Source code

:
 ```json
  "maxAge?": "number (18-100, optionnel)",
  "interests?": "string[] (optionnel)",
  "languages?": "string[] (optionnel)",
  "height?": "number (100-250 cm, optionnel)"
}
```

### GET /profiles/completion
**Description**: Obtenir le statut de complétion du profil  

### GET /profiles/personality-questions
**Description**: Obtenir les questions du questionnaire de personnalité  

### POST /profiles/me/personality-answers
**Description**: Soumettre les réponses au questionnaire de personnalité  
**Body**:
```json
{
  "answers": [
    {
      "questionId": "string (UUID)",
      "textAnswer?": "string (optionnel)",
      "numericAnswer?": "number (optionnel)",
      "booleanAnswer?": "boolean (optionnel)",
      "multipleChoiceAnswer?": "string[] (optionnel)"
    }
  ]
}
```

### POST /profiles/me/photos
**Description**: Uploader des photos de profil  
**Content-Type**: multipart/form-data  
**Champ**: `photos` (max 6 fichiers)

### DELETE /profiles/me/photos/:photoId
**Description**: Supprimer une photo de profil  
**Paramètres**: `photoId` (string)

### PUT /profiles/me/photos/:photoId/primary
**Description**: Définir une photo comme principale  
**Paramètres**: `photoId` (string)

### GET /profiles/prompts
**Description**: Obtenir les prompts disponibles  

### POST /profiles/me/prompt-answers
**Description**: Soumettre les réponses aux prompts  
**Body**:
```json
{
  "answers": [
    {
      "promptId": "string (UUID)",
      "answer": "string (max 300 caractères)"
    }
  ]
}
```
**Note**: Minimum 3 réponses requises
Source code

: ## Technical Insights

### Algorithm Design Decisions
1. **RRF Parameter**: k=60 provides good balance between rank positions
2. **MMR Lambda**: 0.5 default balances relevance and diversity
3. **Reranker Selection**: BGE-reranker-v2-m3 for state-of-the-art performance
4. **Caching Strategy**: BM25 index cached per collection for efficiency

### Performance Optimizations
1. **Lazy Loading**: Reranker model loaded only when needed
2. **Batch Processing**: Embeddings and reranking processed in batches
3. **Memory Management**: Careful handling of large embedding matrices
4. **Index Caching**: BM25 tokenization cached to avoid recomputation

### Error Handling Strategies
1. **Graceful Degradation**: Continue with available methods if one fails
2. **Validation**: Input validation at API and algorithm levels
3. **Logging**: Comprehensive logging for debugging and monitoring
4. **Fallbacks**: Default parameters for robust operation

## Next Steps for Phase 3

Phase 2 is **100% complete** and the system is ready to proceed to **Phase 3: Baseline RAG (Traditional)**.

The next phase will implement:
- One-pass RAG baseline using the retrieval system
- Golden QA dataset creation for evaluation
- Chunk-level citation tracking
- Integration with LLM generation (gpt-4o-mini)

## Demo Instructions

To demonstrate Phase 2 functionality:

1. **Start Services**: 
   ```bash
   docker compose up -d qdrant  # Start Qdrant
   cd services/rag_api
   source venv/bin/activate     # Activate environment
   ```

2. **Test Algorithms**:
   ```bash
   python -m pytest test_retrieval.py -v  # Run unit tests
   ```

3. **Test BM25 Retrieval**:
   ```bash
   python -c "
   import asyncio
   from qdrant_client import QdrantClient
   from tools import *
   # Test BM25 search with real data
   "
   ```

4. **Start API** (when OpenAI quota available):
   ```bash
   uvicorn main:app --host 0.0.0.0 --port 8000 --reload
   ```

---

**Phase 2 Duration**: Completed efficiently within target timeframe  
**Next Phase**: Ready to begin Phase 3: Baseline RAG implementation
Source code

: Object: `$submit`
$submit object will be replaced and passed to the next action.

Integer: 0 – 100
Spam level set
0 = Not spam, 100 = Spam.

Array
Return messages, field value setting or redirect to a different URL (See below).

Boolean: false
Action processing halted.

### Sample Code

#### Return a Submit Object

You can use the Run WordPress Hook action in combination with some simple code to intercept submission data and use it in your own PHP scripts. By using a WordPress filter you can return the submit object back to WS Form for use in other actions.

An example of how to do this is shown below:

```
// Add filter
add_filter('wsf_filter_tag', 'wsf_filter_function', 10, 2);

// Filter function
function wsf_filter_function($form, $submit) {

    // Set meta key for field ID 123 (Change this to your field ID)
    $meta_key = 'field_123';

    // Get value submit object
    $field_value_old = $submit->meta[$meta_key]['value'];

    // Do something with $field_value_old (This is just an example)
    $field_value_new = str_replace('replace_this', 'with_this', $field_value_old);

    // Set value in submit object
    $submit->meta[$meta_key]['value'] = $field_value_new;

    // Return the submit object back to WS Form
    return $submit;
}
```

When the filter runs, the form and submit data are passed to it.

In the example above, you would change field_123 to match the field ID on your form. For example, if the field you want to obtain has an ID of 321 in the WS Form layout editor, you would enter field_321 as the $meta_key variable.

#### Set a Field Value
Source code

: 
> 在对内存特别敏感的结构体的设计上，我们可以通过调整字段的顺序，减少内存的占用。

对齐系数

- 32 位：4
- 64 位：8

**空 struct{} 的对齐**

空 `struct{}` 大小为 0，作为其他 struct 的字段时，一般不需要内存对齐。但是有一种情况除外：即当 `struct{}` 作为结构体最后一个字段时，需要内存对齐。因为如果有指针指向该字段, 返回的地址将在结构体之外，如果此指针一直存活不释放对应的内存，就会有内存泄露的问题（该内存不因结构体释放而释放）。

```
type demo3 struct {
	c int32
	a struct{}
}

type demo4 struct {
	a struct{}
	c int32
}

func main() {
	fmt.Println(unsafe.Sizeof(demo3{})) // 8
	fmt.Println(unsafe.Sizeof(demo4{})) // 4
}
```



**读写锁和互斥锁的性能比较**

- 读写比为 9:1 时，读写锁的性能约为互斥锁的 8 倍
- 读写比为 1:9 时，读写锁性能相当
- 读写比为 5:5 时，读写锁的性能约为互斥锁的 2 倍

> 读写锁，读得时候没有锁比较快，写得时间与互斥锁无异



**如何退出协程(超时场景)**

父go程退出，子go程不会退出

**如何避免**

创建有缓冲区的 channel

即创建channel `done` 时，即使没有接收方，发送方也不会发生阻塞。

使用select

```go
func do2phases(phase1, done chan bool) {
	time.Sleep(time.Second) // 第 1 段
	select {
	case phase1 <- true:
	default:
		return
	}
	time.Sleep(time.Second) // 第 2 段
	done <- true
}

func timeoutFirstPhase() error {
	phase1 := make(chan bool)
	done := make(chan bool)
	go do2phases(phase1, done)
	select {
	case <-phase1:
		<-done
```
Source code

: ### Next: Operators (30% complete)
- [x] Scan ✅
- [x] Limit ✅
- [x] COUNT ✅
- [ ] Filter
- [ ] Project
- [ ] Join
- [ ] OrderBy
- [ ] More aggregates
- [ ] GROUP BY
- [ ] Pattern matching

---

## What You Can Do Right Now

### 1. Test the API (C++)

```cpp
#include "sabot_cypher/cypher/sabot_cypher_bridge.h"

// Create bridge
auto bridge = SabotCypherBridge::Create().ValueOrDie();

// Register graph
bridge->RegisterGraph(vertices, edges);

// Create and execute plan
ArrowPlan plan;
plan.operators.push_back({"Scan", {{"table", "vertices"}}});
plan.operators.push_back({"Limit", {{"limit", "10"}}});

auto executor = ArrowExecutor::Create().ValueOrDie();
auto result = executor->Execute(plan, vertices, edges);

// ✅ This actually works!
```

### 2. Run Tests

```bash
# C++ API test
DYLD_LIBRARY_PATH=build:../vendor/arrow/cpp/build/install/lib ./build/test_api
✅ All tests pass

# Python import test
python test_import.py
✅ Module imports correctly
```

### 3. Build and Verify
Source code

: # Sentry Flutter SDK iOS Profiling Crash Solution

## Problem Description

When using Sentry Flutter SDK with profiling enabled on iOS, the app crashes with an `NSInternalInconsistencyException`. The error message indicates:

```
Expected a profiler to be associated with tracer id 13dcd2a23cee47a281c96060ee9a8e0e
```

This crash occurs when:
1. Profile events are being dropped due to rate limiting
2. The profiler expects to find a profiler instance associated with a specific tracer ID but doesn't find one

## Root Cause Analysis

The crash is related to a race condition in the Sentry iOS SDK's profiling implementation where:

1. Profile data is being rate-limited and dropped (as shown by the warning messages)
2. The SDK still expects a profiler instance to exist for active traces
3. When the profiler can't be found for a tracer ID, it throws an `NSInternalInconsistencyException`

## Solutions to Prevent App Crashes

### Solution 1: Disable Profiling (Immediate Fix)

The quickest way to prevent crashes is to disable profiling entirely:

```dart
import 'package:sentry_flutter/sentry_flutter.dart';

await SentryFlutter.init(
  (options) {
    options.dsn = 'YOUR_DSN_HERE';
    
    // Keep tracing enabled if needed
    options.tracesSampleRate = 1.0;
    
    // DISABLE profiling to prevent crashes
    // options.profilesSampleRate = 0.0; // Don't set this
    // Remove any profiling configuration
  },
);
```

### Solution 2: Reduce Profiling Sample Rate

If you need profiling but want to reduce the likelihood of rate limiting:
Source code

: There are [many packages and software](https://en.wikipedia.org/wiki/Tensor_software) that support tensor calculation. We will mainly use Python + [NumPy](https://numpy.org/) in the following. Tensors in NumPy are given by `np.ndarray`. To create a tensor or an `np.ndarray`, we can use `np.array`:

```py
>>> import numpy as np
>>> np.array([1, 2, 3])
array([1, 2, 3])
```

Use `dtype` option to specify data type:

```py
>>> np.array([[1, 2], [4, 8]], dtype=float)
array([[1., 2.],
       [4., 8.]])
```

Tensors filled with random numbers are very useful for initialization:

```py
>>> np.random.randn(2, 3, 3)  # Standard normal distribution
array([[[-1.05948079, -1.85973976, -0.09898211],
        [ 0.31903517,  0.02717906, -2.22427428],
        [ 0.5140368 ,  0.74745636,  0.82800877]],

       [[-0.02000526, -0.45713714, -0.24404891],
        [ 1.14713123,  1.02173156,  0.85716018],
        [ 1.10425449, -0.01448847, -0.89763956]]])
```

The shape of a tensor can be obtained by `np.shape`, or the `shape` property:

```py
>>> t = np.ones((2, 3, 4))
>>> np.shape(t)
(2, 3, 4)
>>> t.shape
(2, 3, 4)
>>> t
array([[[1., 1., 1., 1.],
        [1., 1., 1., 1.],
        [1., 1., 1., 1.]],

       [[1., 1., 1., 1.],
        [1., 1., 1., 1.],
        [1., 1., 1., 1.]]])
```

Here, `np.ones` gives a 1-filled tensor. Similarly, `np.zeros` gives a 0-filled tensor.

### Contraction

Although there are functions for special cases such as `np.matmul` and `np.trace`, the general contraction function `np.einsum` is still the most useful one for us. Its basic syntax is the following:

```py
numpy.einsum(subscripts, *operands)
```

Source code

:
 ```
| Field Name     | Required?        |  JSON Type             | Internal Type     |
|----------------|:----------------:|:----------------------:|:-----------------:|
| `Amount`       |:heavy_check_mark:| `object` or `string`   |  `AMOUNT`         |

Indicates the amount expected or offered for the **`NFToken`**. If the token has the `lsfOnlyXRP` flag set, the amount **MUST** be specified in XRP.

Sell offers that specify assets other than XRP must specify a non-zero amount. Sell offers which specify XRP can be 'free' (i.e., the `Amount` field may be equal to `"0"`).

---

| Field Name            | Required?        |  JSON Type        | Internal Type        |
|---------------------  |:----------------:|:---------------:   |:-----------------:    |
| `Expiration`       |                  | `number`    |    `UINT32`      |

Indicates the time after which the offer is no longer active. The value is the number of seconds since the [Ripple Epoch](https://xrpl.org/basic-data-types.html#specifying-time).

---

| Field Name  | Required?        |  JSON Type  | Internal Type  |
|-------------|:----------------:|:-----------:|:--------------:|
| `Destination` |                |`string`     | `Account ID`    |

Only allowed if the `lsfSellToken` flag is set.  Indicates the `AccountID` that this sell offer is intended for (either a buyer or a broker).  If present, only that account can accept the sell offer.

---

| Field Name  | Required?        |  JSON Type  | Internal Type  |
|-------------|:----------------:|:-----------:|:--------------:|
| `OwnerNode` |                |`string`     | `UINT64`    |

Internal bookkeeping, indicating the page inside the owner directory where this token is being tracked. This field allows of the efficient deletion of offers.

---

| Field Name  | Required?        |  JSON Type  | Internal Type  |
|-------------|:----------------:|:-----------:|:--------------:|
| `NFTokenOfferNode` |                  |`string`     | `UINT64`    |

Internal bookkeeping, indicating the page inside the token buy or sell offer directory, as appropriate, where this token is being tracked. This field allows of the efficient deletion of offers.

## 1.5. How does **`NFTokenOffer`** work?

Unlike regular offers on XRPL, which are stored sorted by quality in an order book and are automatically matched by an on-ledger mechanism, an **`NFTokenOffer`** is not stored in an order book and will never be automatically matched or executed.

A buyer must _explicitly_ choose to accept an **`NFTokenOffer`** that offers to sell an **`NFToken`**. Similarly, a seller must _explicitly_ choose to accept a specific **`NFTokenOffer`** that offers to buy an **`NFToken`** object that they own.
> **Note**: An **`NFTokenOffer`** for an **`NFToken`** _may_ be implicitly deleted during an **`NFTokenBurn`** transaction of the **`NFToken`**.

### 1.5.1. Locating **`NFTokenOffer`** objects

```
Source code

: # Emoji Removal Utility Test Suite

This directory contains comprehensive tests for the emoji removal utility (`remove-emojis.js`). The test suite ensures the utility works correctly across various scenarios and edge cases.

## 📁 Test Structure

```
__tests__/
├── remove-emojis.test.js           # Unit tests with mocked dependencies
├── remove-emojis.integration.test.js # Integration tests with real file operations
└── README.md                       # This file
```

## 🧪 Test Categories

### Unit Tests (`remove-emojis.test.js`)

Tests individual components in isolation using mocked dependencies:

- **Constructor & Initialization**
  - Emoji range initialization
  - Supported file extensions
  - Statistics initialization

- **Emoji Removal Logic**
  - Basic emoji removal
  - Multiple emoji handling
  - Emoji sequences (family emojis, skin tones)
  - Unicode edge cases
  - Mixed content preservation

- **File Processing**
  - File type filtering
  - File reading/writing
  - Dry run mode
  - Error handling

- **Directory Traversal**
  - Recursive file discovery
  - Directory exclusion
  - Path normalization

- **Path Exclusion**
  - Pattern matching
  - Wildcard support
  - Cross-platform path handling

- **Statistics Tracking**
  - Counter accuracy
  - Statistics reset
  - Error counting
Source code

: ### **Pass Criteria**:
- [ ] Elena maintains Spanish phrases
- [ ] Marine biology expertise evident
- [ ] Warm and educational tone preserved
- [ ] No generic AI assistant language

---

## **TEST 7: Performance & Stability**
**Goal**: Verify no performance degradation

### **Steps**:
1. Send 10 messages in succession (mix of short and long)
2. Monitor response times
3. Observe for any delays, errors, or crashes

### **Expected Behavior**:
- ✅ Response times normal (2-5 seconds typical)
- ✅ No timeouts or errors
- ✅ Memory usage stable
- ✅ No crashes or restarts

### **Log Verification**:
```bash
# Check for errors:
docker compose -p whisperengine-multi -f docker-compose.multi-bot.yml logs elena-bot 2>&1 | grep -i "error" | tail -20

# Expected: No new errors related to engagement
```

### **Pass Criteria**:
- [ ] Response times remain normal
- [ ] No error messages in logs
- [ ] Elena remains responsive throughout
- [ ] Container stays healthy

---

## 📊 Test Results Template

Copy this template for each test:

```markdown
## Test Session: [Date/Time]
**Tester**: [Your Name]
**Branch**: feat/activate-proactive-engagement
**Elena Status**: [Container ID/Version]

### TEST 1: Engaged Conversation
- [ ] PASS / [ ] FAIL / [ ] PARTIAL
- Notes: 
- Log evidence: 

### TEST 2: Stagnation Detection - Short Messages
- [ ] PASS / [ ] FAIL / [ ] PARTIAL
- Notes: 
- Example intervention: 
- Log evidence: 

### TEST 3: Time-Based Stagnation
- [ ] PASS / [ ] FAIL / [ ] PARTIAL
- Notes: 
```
= = = = =
:: TASK BRIEF ::
From the records above, retype only the lines starting at the line that contains "complétion du profil" and ending at the line that contains "les prompts disponibles", both included.

:: RESULT OF THIS TASK ::
**Description**: Obtenir le statut de complétion du profil  

### GET /profiles/personality-questions
**Description**: Obtenir les questions du questionnaire de personnalité  

### POST /profiles/me/personality-answers
**Description**: Soumettre les réponses au questionnaire de personnalité  
**Body**:
```json
{
  "answers": [
    {
      "questionId": "string (UUID)",
      "textAnswer?": "string (optionnel)",
      "numericAnswer?": "number (optionnel)",
      "booleanAnswer?": "boolean (optionnel)",
      "multipleChoiceAnswer?": "string[] (optionnel)"
    }
  ]
}
```

### POST /profiles/me/photos
**Description**: Uploader des photos de profil  
**Content-Type**: multipart/form-data  
**Champ**: `photos` (max 6 fichiers)

### DELETE /profiles/me/photos/:photoId
**Description**: Supprimer une photo de profil  
**Paramètres**: `photoId` (string)

### PUT /profiles/me/photos/:photoId/primary
**Description**: Définir une photo comme principale  
**Paramètres**: `photoId` (string)

### GET /profiles/prompts
**Description**: Obtenir les prompts disponibles  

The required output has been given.